A Conservative councillor has criticised the “scandalous” inequalities which are failing the poorest pupils in secondary schools in Brighton and Hove.
His comments came as the council’s Annual Standards Report on school performance is due to be presented to the Children and Young People Committee at Hove Town Hall tomorrow afternoon (Monday 12 January).
Councillor Wealls said: “At (the) Children and Young People Committee, councillors will again discuss the depressing level of underachievement by our city’s poorest children in GCSE exams.
“While Brighton and Hove’s secondary schools fail to meet national average percentage of key stage 4 pupils attaining five good GCSEs including English and Maths, only one in five young people in receipt of free school meals will achieve this vital threshold.

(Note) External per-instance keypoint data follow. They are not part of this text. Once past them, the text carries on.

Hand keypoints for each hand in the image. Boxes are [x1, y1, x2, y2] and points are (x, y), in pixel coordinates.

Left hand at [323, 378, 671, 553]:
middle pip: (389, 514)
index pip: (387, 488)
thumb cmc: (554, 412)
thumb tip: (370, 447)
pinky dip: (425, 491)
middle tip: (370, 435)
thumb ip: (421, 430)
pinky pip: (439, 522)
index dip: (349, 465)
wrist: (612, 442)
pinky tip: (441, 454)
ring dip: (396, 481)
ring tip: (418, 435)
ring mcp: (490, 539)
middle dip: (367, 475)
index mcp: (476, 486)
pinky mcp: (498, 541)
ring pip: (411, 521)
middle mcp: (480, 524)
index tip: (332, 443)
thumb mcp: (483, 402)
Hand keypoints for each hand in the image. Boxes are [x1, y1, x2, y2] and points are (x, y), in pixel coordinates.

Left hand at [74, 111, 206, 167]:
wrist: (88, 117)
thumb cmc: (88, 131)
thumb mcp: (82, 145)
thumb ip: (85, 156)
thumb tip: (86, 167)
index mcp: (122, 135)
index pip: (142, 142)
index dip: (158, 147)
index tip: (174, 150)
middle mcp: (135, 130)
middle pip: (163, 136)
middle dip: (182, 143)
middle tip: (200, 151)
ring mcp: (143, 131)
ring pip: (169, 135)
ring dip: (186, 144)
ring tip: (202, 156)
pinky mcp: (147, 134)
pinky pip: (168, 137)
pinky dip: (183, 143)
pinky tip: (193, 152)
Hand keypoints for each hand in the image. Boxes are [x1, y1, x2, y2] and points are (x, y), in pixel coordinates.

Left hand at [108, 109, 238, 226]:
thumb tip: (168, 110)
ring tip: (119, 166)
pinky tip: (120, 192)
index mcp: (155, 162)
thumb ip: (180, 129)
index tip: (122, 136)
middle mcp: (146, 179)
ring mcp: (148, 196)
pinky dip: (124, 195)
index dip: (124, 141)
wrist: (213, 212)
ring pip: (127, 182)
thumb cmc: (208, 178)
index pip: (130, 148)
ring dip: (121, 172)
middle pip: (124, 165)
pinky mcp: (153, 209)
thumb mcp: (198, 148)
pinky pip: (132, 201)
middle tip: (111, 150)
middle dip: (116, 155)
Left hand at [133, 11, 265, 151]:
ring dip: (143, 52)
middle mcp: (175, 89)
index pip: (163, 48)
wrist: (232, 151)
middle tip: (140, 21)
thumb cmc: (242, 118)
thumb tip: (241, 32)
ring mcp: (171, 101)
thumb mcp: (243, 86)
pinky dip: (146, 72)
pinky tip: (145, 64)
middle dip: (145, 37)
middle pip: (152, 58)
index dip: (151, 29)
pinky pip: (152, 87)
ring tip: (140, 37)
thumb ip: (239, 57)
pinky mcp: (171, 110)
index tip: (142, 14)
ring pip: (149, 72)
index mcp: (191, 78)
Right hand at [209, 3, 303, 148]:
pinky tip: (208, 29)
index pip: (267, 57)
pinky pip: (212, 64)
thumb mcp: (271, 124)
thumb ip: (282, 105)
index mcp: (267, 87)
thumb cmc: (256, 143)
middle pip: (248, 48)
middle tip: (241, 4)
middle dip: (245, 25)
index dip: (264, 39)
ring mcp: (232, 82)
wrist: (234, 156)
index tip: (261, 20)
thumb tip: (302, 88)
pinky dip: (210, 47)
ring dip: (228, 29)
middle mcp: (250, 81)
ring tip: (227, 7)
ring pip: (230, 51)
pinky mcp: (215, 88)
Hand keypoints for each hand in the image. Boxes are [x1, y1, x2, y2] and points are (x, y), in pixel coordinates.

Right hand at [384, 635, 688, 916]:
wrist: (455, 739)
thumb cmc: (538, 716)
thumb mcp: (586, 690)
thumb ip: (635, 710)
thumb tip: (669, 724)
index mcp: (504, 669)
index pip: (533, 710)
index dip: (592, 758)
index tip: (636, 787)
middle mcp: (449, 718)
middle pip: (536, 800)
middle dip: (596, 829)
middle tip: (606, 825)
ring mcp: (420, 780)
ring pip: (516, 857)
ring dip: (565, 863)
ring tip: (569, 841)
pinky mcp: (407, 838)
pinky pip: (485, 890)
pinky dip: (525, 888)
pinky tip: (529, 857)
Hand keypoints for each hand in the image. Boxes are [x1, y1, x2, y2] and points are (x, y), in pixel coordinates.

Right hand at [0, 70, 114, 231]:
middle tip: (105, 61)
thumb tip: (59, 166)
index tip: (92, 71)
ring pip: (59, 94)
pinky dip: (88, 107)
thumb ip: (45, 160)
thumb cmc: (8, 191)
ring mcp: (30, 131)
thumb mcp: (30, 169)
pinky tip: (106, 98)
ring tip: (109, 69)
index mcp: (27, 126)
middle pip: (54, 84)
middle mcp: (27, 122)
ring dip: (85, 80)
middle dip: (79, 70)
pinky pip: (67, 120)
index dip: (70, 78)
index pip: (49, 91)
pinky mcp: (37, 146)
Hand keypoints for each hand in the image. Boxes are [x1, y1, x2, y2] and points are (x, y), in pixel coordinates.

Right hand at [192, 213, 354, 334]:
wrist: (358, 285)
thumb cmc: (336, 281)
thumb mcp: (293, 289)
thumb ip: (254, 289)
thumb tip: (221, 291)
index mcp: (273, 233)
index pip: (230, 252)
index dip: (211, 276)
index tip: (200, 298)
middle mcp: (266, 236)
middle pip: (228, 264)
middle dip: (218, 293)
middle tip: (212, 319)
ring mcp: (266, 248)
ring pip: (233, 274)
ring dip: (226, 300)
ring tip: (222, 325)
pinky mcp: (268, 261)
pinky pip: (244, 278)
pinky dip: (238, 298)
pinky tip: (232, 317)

“We should hang our heads in shame!
“Yet the fact that four in five of our poorest children leave school without these core qualifications barely raises a shrug of the shoulders among our city’s politicians and media.
“While the Green administration’s 2011 election slogan was ‘fair is worth fighting for’ made a great soundbite, it’s hard to reconcile this with their apparent indifference to the education of our poorest children.
“The potential academy conversion of Hove Park School had Greens marching in our streets yet where are the howls of protest at this basic inequality?
“It’s true we have seen the belated publication of a ‘Closing the Gap’ strategy in 2013 and perhaps it is too early to judge whether some of the initiatives are bearing fruit.
“However, the government has certainly ensured funds are available to schools through the pupil premium and the council’s own funding formula also devotes increased support to children in receipt of free school meals. So funding is not the issue.
“There are academy chains in England, such as ARK, which manage to perform much better than the national average for all pupils while delivering outstanding results for their poorer students.
“Around three in five pupils in receipt of free school meals achieve five good GCSEs including English and Maths – three times the proportion in Brighton and Hove.
“Three years ago I asked Labour and Green colleagues to speak to ARK after I had visited them and met their chief executive but they refused.
“Such is their close-minded hostility to academy chains we missed a vital opportunity to learn from them, and maybe solve our secondary school places crisis at the same time, had they set up a school in Brighton and Hove.
“A Conservative administration would be keen to fully engage with groups like ARK with a mission to close this gap.
“Local secondary schools are grasping the nettle through participation with Challenge Partners where peers are invited to present a ‘warts and all’ view of a school to its senior management team and governors to support improvement.
“Again, time will tell whether the initiative will bear fruit but there are good reasons to believe this challenge could be very helpful.
“We do also need a renewed political focus on the performance of our secondary schools, with a particular scrutiny and challenge on the performance of our most vulnerable and poorest children.
“That means being open with the data so that parents can challenge too.
“We need to make sure all parents get the information they need about a school’s performance and that councillors receive detailed, timely, school-specific reports, preferably in public, so performance issues are identified as soon as possible.
“And our local media needs to take centre stage too by raising the public profile of school performance.
“It is only by shining a spotlight on this most basic and scandalous of inequalities that we stand a chance of giving the city’s children and young people the education that they truly deserve.”